The identification fidelity of our nanopore protein reader can be greatly increased by obtaining many independent re-readings of the same individual molecule with a succession of controlling helicases, eliminating the random errors that lead to inaccuracies in nanopore reads. At a very high concentration of helicase, on the order of 1 μM, the DNA in the pore nearly always had a second helicase queued up behind the one controlling its motion (Fig. 3A)(22). When the first helicase reached the linker at the end of the DNA section, it could no longer process the molecule and subsequently fell off. The DNA-peptide conjugate was then immediately pulled back into the nanopore such that the queued helicase, which was still bound to the DNA, took control as the new DNA-pulling enzyme. This ‘rewound’ the system and initiated a new and independent read of the peptide. The numbers of re-reads on the same single peptide can be very large: Fig. 3A shows an example of a raw data trace with 117 re-reads on a single peptide containing the G-substitution. This event was purposefully ended by the reversal of voltage to eject the DNA-peptide conjugate from the pore. We observed a typical rewinding distance of approximately 17 helicase steps, commensurate with a rewinding by a distance of ~17 amino acids, a number that is consistent with the ~9 DNA bases that are bound within the controlling helicase(17). Of the 117 re-reads in Fig. 3B, 45 re-reads stepped back far enough to provide a re-read of the variant site.

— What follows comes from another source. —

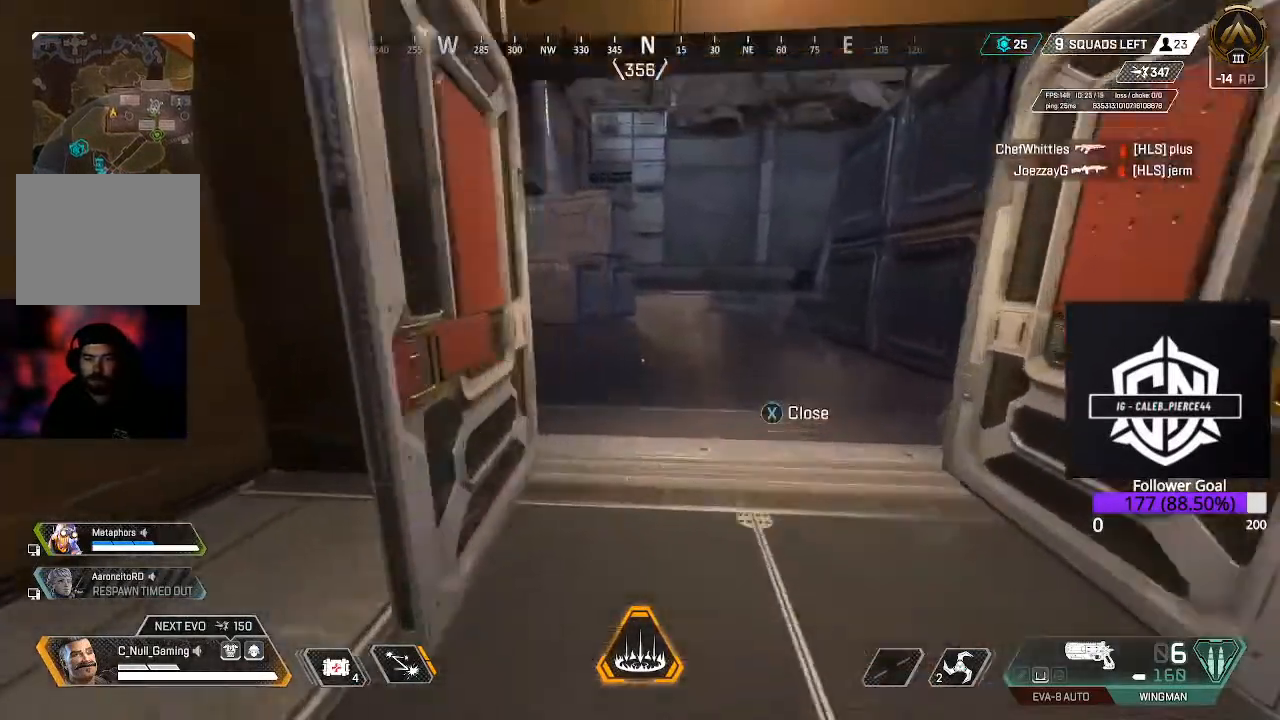
{"buttons": [], "left_stick": "up", "right_stick": "left", "events": [[117, "X", "down"], [217, "X", "up"], [400, "right_stick", "left"]]}
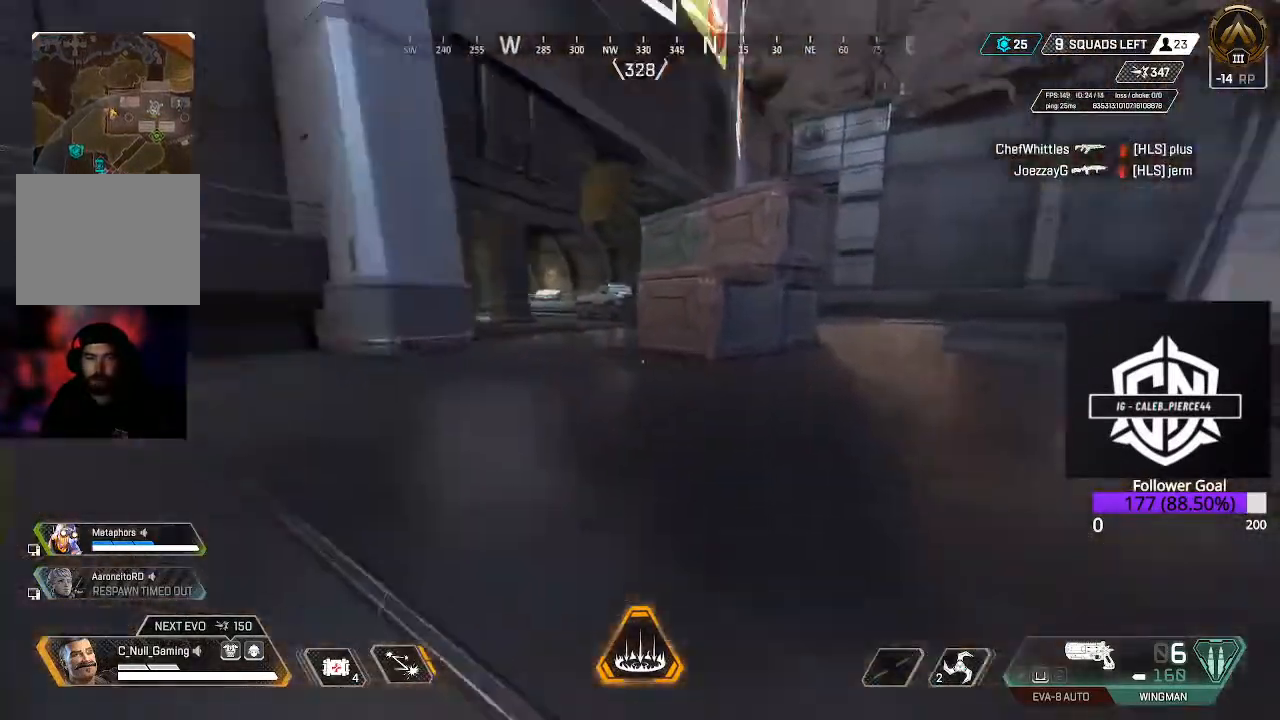
{"buttons": ["A"], "left_stick": "up-right", "right_stick": "center", "events": [[100, "right_stick", "center"], [183, "B", "down"], [367, "B", "up"], [433, "left_stick", "up-right"], [483, "A", "down"]]}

Fig. 3: Re-reading of a single peptide.

Fig. 3:

(A) Highly repetitive ion current signal corresponding to numerous re-reads of the same section of an individual peptide (in this case, the G-substituted variant). The expanded plot below shows a region that contains four rewinding events (red dashed lines), where the trace jumps back to level 52 ± 2 of the consensus displayed in Fig. 2A. (B) Re-reading is facilitated by helicase queueing, where (a) a second helicase binds behind the primary helicase that controls the DNA-peptide conjugate, re-reading starts when (b) the primary helicase dissociates, and (c) the secondary one becomes the primary helicase that drives a new round of reading. (C) By using information from multiple re-reads of the same peptide, the identification accuracy can be raised to very high levels of fidelity. These results indicate that with sufficient numbers of re-reads, random error can be eliminated and single-molecule error rate can be pushed lower than 1 in 106 even with poor single-pass accuracy. Inset is a logarithmic plot of the error rate = 1 - accuracy.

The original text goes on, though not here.